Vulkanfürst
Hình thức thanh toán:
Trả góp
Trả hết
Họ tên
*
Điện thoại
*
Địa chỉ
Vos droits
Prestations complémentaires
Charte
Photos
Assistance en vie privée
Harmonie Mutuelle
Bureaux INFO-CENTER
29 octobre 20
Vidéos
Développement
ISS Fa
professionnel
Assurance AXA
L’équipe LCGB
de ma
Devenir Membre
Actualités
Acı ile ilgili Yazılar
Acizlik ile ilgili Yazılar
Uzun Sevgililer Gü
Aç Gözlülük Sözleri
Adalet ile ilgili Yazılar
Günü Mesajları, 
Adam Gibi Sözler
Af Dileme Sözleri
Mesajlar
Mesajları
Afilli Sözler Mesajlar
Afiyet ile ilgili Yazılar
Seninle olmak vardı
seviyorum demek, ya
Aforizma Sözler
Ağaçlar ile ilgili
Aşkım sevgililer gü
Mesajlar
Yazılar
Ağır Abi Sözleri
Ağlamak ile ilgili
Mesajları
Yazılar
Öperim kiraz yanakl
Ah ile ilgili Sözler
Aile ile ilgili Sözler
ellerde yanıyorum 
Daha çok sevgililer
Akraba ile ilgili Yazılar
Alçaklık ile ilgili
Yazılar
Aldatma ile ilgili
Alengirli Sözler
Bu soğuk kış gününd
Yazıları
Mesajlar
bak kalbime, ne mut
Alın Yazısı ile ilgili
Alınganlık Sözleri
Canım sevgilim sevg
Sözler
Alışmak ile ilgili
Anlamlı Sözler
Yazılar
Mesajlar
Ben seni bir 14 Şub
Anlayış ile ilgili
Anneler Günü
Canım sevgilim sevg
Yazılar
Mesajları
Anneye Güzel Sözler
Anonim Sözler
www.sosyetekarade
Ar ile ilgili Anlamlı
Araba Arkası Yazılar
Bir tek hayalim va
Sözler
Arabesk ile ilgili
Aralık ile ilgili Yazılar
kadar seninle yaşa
....
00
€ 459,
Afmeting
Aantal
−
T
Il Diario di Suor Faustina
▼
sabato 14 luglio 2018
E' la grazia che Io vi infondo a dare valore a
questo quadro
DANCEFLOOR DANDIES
....
● YOUR TASK
Write out exactly the lines that fall from the line with "Ben seni bir 14 Şub" to the line with "kadar seninle yaşa" in the records above, keeping both ends.

● EXPECTED OUTPUT
Ben seni bir 14 Şub
Anlayış ile ilgili
Anneler Günü
Canım sevgilim sevg
Yazılar
Mesajları
Anneye Güzel Sözler
Anonim Sözler
www.sosyetekarade
Ar ile ilgili Anlamlı
Araba Arkası Yazılar
Bir tek hayalim va
Sözler
Arabesk ile ilgili
Aralık ile ilgili Yazılar
kadar seninle yaşa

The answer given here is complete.